= Bronco test =

Physical fitness test

The Bronco test, also known as Bronco fitness test, is a fitness test based on running. It is typically used in professional rugby, football and ice hockey, in order to assess the aerobic and high-intensity running capacity. It is composed of five continuous repetitions of a 20 m, 40 m and 60 m running sequence, giving a total running distance of 1,200 m. Each participant completes the test as quickly as possible. The completion time is recorded, and counts as the test criterion.

The test requires a straight field area marked at 20 m, 40 m and 60 m from the starting line. In each repetetion, the participant runs from the starting line to 20 m and back, then to 40 m and back, and finally to 60 m and back. This sequence is repeated five (5) times without a rest, producing a total distance of 1,200 m.

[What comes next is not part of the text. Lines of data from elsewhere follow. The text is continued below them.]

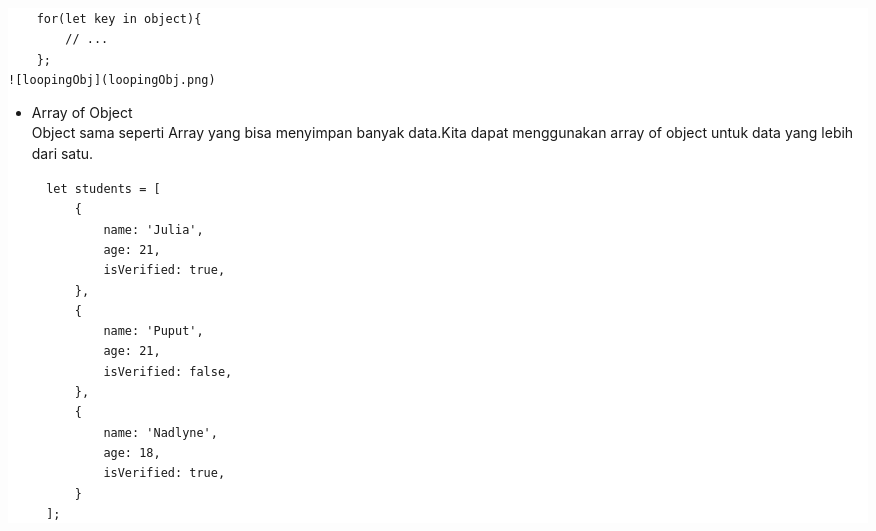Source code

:         for(let key in object){
            // ...
        };
    ![loopingObj](loopingObj.png)
- Array of Object<br/>
  Object sama seperti Array yang bisa menyimpan banyak data.Kita dapat menggunakan array of object untuk data yang lebih dari satu.

        let students = [
            {
                name: 'Julia',
                age: 21,
                isVerified: true,
            },
            {
                name: 'Puput',
                age: 21,
                isVerified: false,
            },
            {
                name: 'Nadlyne',
                age: 18,
                isVerified: true,
            }
        ];
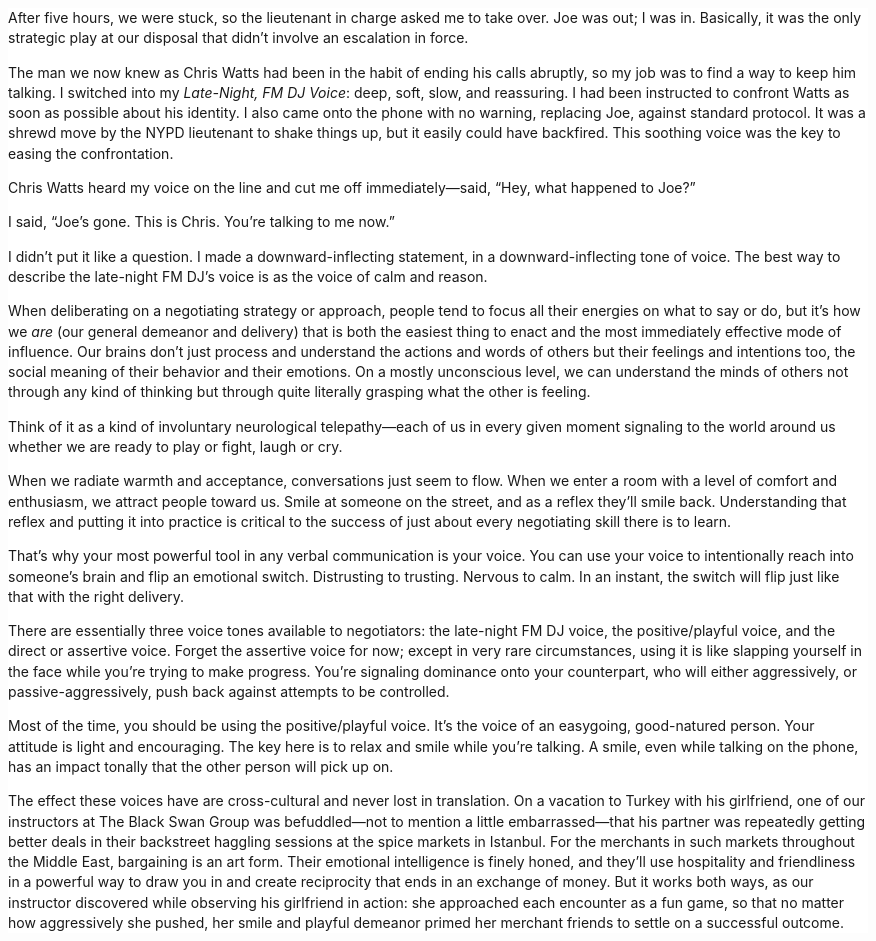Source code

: After five hours, we were stuck, so the lieutenant in charge asked me to take over. Joe was out; I was in. Basically, it was the only strategic play at our disposal that didn’t involve an escalation in force.

The man we now knew as Chris Watts had been in the habit of ending his calls abruptly, so my job was to find a way to keep him talking. I switched into my _Late-Night, FM DJ Voice_: deep, soft, slow, and reassuring. I had been instructed to confront Watts as soon as possible about his identity. I also came onto the phone with no warning, replacing Joe, against standard protocol. It was a shrewd move by the NYPD lieutenant to shake things up, but it easily could have backfired. This soothing voice was the key to easing the confrontation.

Chris Watts heard my voice on the line and cut me off immediately—said, “Hey, what happened to Joe?”

I said, “Joe’s gone. This is Chris. You’re talking to me now.”

I didn’t put it like a question. I made a downward-inflecting statement, in a downward-inflecting tone of voice. The best way to describe the late-night FM DJ’s voice is as the voice of calm and reason.

When deliberating on a negotiating strategy or approach, people tend to focus all their energies on what to say or do, but it’s how we _are_ (our general demeanor and delivery) that is both the easiest thing to enact and the most immediately effective mode of influence. Our brains don’t just process and understand the actions and words of others but their feelings and intentions too, the social meaning of their behavior and their emotions. On a mostly unconscious level, we can understand the minds of others not through any kind of thinking but through quite literally grasping what the other is feeling.

Think of it as a kind of involuntary neurological telepathy—each of us in every given moment signaling to the world around us whether we are ready to play or fight, laugh or cry.

When we radiate warmth and acceptance, conversations just seem to flow. When we enter a room with a level of comfort and enthusiasm, we attract people toward us. Smile at someone on the street, and as a reflex they’ll smile back. Understanding that reflex and putting it into practice is critical to the success of just about every negotiating skill there is to learn.

That’s why your most powerful tool in any verbal communication is your voice. You can use your voice to intentionally reach into someone’s brain and flip an emotional switch. Distrusting to trusting. Nervous to calm. In an instant, the switch will flip just like that with the right delivery.

There are essentially three voice tones available to negotiators: the late-night FM DJ voice, the positive/playful voice, and the direct or assertive voice. Forget the assertive voice for now; except in very rare circumstances, using it is like slapping yourself in the face while you’re trying to make progress. You’re signaling dominance onto your counterpart, who will either aggressively, or passive-aggressively, push back against attempts to be controlled.

Most of the time, you should be using the positive/playful voice. It’s the voice of an easygoing, good-natured person. Your attitude is light and encouraging. The key here is to relax and smile while you’re talking. A smile, even while talking on the phone, has an impact tonally that the other person will pick up on.

The effect these voices have are cross-cultural and never lost in translation. On a vacation to Turkey with his girlfriend, one of our instructors at The Black Swan Group was befuddled—not to mention a little embarrassed—that his partner was repeatedly getting better deals in their backstreet haggling sessions at the spice markets in Istanbul. For the merchants in such markets throughout the Middle East, bargaining is an art form. Their emotional intelligence is finely honed, and they’ll use hospitality and friendliness in a powerful way to draw you in and create reciprocity that ends in an exchange of money. But it works both ways, as our instructor discovered while observing his girlfriend in action: she approached each encounter as a fun game, so that no matter how aggressively she pushed, her smile and playful demeanor primed her merchant friends to settle on a successful outcome.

The test is normally performed as a maximal or near-maximal effort, with performance expressed as the total time needed. Because the course involves repeated acceleration, deceleration and 180-degree changes of direction, it differs significantly from a continuous 1,200 m running trial. Usually, this test is used mostly in rugby and in football as well.

The Bronco test is relatively simple to implement and requires very little and cheap equipment. Although the test is used as an indicator of fitness, it does not reproduce all of the physiological and movement demands of a sports competition.